Balanced Budget Amendment Is a Bad Idea

mintu | 12:52 PM | | | | Be the first to comment!
As an amendment-suggesting blog, sooner or later I gotta write about this.  Especially since the House Republicans are obsessed with pushing this amendment idea during the recent "Let's Kill The Government And Blame It On Obama" negotiations.

The amendment is their old ideological card, The Balanced Budget Amendment.  The title makes it sound so sweet and simple, that the objective is to make the government balance their books every fiscal year.  Problem is in the details.

The current form, aka Cut Cap And Balance Act, requires that there be an amendment that spells out requirement of a balanced budget; imposes a spending cap of 18 percent percentage of Gross Domestic Product; and requires a two-thirds majority vote in both houses of Congress to pass any tax hike.

**ASSIGNMENT 1**
In the post on the Balanced Budget Amendment, shorten the paragraph that begins "The amendment is their old ideological card" and keep its main points.
**ASSIGNMENT 2**
Extend the post on the Balanced Budget Amendment with a few sentences that pick up after its final sentence.

**DATA EXTRACT**
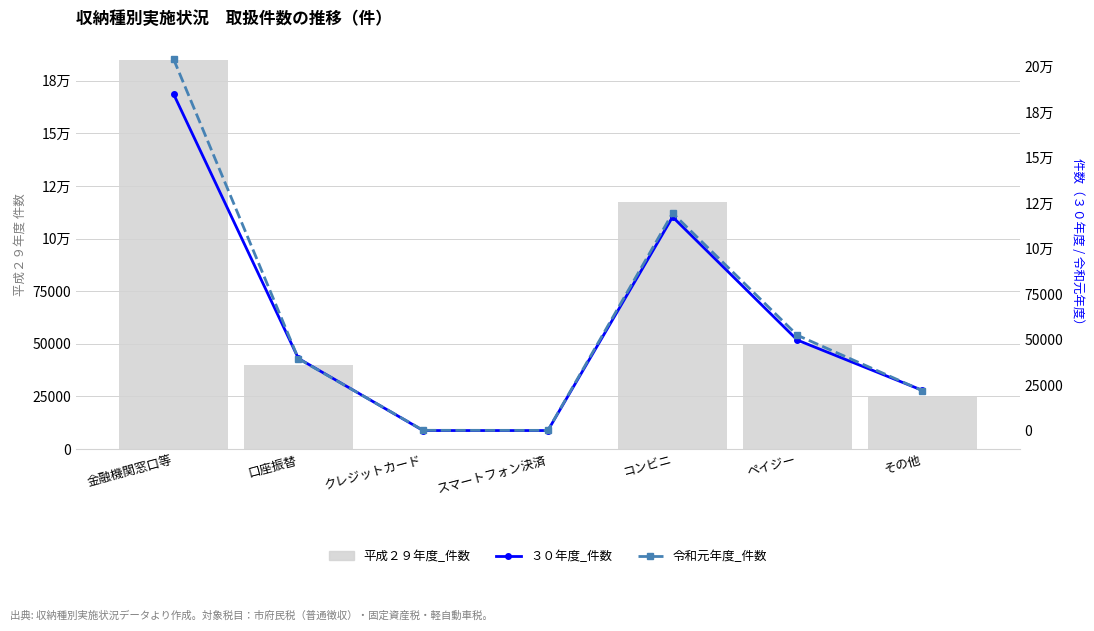

Which series changed the most between クレジットカード and コンビニ?

令和元年度_件数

**TASK RESULT 1**
The Balanced Budget Amendment is the House Republicans' old ideological card. Its name suggests a simple aim of making the government balance its books every fiscal year, but the problem lies in the details.

**TASK RESULT 2**
The first part requiring the balanced budget seems simple but it's not.  One of the rules of government spending that was set centuries ago by Alexander Hamilton himself was that government needed to run on a certain level of debt that can be structured to force government to function towards collecting revenue and paying off portions of debt.  As long as the government operated with full faith and credit (that at some level it can pay off debts as needed), the system should work.  And the deal is, for roughly 200 years that system did work.  The problem came when the anti-tax proponents got in charge and started cutting off regular methods of revenue-gathering (i.e., taxes), forcing the government to borrow more than it had ever done before.  Under these anti-taxers, who promised that cutting taxes would magically generate more revenue because lesser taxation would create more income (it didn't by the by.  It just generated more income that was taxed less if at all), the national debt and massive annual deficits got worse.  But the problem still exists: without other revenue, the government is going to have to borrow and operate with unbalanced budgets.  Suddenly forcing the government to balance the books is going to create more havoc and chaos than ever before, and force future generations to pay for the damage done by this generation that would pass this amendment and then run for cover.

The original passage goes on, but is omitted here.